Two Tech Topics
The STIX Fonts
After five years of blogging about the imminent release of the STIX fonts, they have finally been released in beta. I immediately rushed to install them. They are a huge improvement over Code2000/Code2001, which were previously required to complete the glyph coverage needed for rendering Math hereabouts.
The STIX fonts are not quite ready to replace the Mathematica/Computer Modern fonts for stretchy characters (parentheses, integral signs, etc). That will require internal changes to the Mozilla-based browsers. That, in turn, will require getting MathML working again in Mozilla Trunk. Since it’s been broken for over a year, don’t hold your breath.
arXiv API
A couple of years ago, the arXivs sprouted a Trackback interface. Now, they’ve developed an API to their search facility. Submit a query (via GET or POST), and receive the result as an Atom-formatted response.
This ties in rather nicely with one of my ambitions for Instiki: to add some bibliographic features. My plan was rather simple: store bibliographic entries in bibtex format (as retrieved from SPIRES or MathSciNet), and allow users to [cite:a_key]
on their wiki pages. On the web, these would produce properly-formatted citations at the bottom of the wiki page. In the LaTeX export, it would produce \cite{a_key}
, which would work with a bibtex file produced from the bibliographic database.

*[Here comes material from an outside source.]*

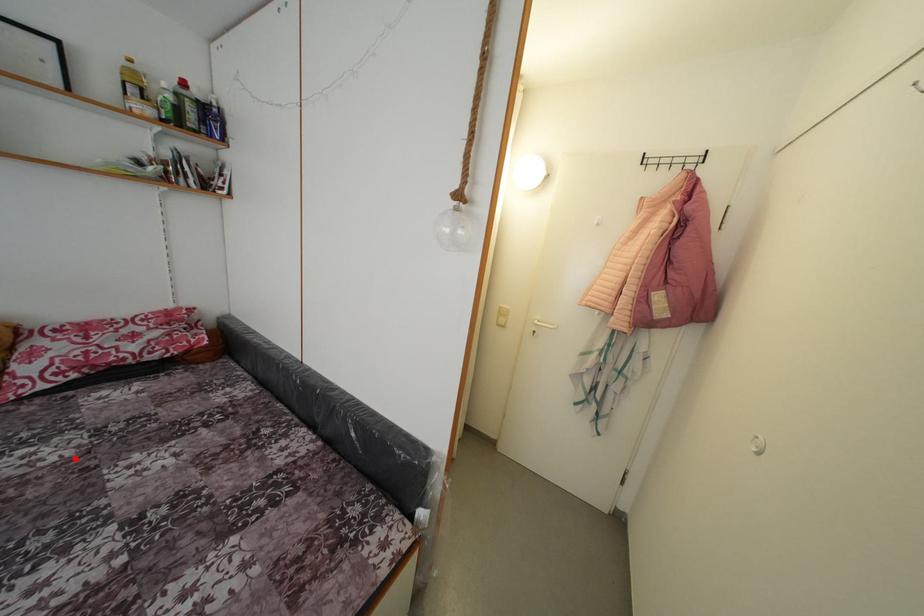
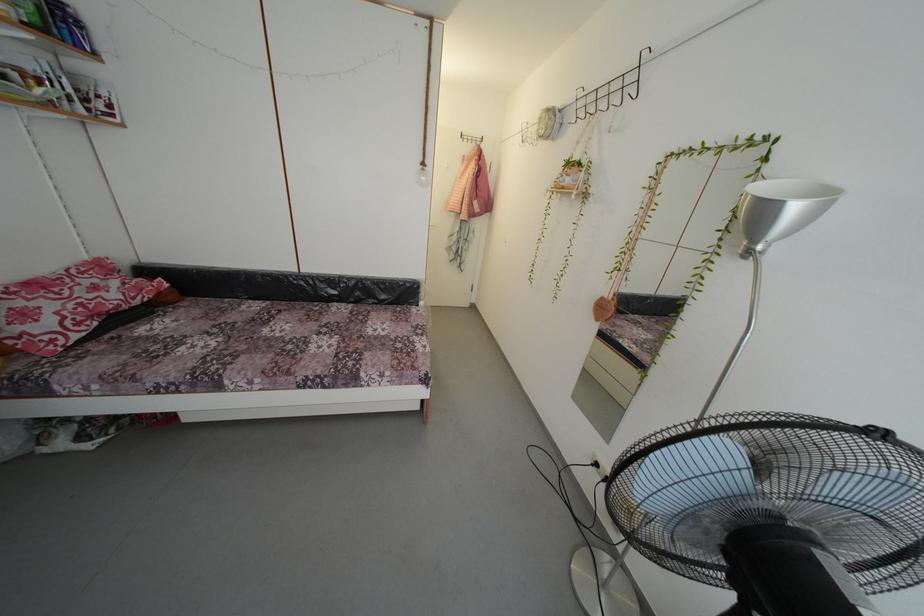
Where in the second image is the point corresponding to the highlighted location from the first image?

(225, 345)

In such an environment, having arXiv search facilities integrated into the Instiki authoring environment would be a very nice addition1. And this is clearly the early days of the arXiv API. I’m pretty sure that more cool things are yet to come.
1 If you only care about citing the arXiv version of the paper, the <atom:entry>
in the response provides all of the relevant bibliographic information. It’s only when you want to cite the published version, that the <arxiv:journal_ref>
element needs some help. If the entry contains a <atom:link title="doi" rel="related">
DOI reference, that can sometimes be resolved (eventually) to a Bibtex entry for the published paper, but there are no guarantees.
Re: Two Tech Topics
Yes, I also rushed to install them and then I wanted to see them in action. So I start Openoffice.org only to find that it doesn’t work (in Linux).
Apparently, this is known. See here. The relevant bug reports seem to be here and here.